Reputation: 43
I have the folowwing data structure:
N=100
TB = {'names':('n', 'D'),'formats':(int, int)}
TA = {'names':('id', 'B'),'formats':(int, dtype((TB, (N))))}
a = np.empty(1000, dtype=TA)
b = np.empty(N, dtype=TB)
where a is a structured array with two fields: 'id' and 'B'. In 'B' another structured array with fields 'n' and D is stored, e.g.
for i in range(0,1000):
a['B'][i] = b
When the above assignment is executed, the data from b is copied to a. Is there a way to copy just the reference to b, so that when I change b, the change is reflected in a['B'][i]
? What I want is to store pointers to b in a, because I dont need to create copies as the data in b is identical for every row of a.
I tired
TA = {'names':('id', 'B'),'formats':(int, object)}
and it works, but breaks the nested structure of the arrays. Is there a way the retain structured array functionality, e.g. a['B']['D']
Thanks
Upvotes: 4
Views: 1946
Reputation: 16776
Yes, you can just open a view. But it works the other way around as you described:
>>> a = np.array([1,2,3,4,5,6])
>>> b = a[2:4].view()
>>> b[0] = 0
>>> b[1] = 0
>>> a
array([1, 2, 0, 0, 5, 6])
Upvotes: 0
Reputation: 150957
The short answer is no. Although the syntax for numpy
arrays looks the same as standard python syntax, what's happening behind the scenes is very different. Complex numpy
datatypes like TA
use large blocks of contiguous memory to store each record; the memory has to be laid out regularly, or everything falls apart.

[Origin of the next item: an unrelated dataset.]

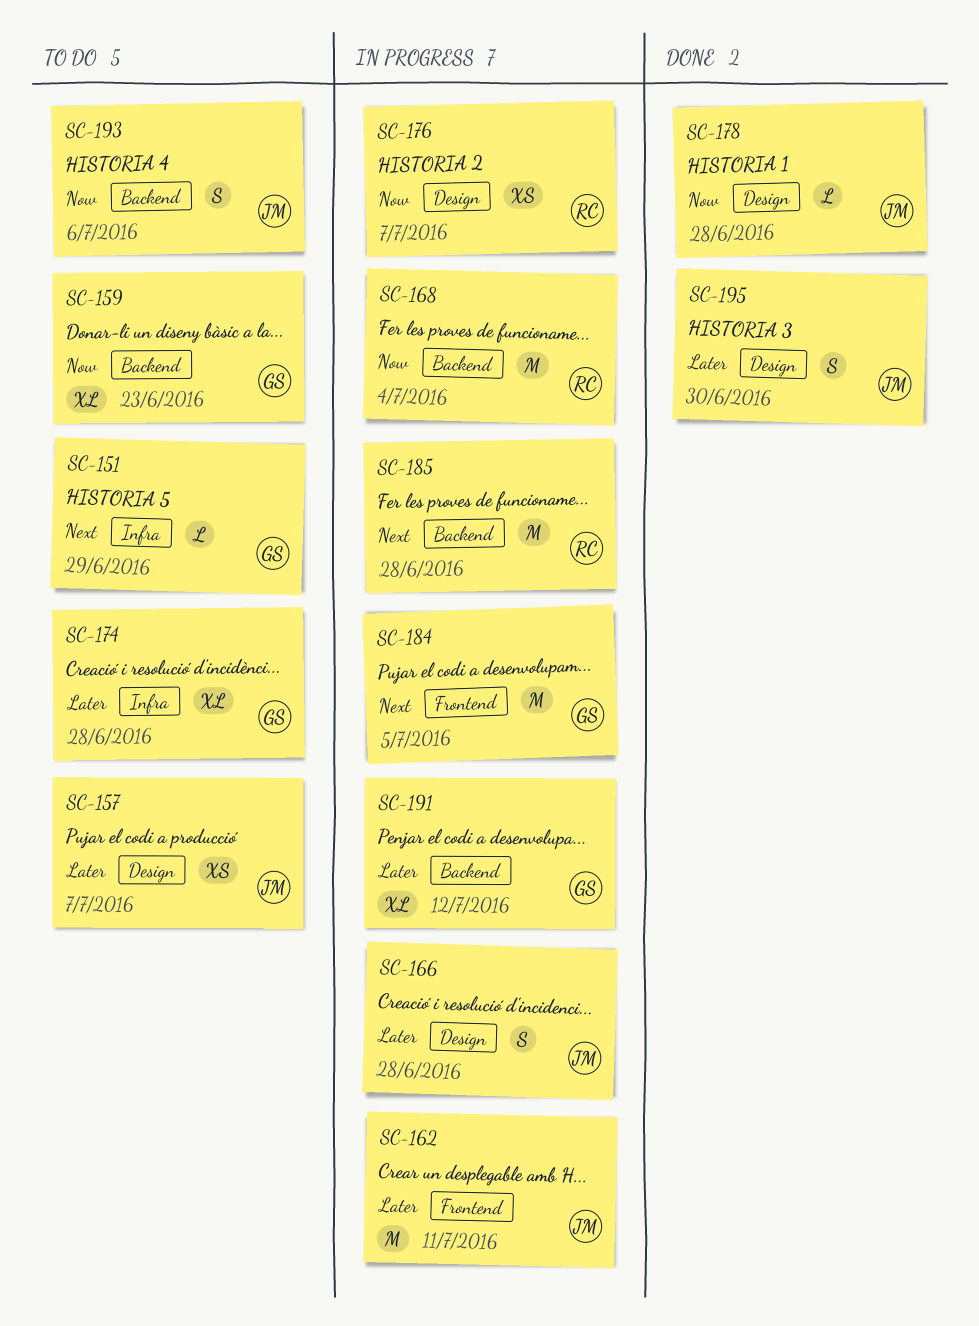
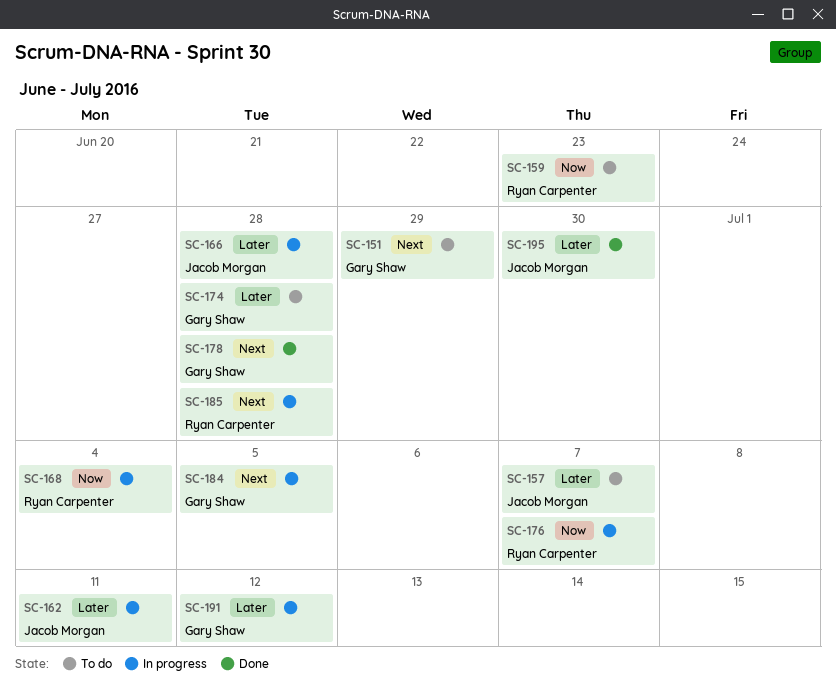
SC-159, owner: Gary Shaw -> Ryan Carpenter
SC-178, owner: Jacob Morgan -> Gary Shaw
SC-178, priority: Now -> Next
SC-193: present -> none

So when you create a 1000-item array with a nested datatype like TA
, you're actually allocating 1000 blocks of memory, each of which is large enough to contain N
distinct TB
arrays. That's exactly why you can do things like a['B']['D']
-- or, to point a point on it, things like this:
>>> (a['B'][1]['D'] == a['B']['D'][1]).all()
True
>>> a['B'][1]['D'][0] = 123456789
>>> (a['B'][1]['D'] == a['B']['D'][1]).all()
True
For normal Python objects, the above would fail, because object item access order matters. It's actually very weird that this is possible in numpy
, and the only reason it's possible is that numpy
uses uniformly structured contiguous memory.
As far as I know, numpy
doesn't provide any way to do what you're asking (someone correct me if I'm wrong!), and the indirection required would probably involve significant changes to numpy
's API.
I'll add that I don't think it makes a lot of sense to do this anyway. If only one copy of the array is needed, why not just store it outside the array? You could even pass it around along with the numpy array, as part of a tuple
or namedtuple
.
Upvotes: 4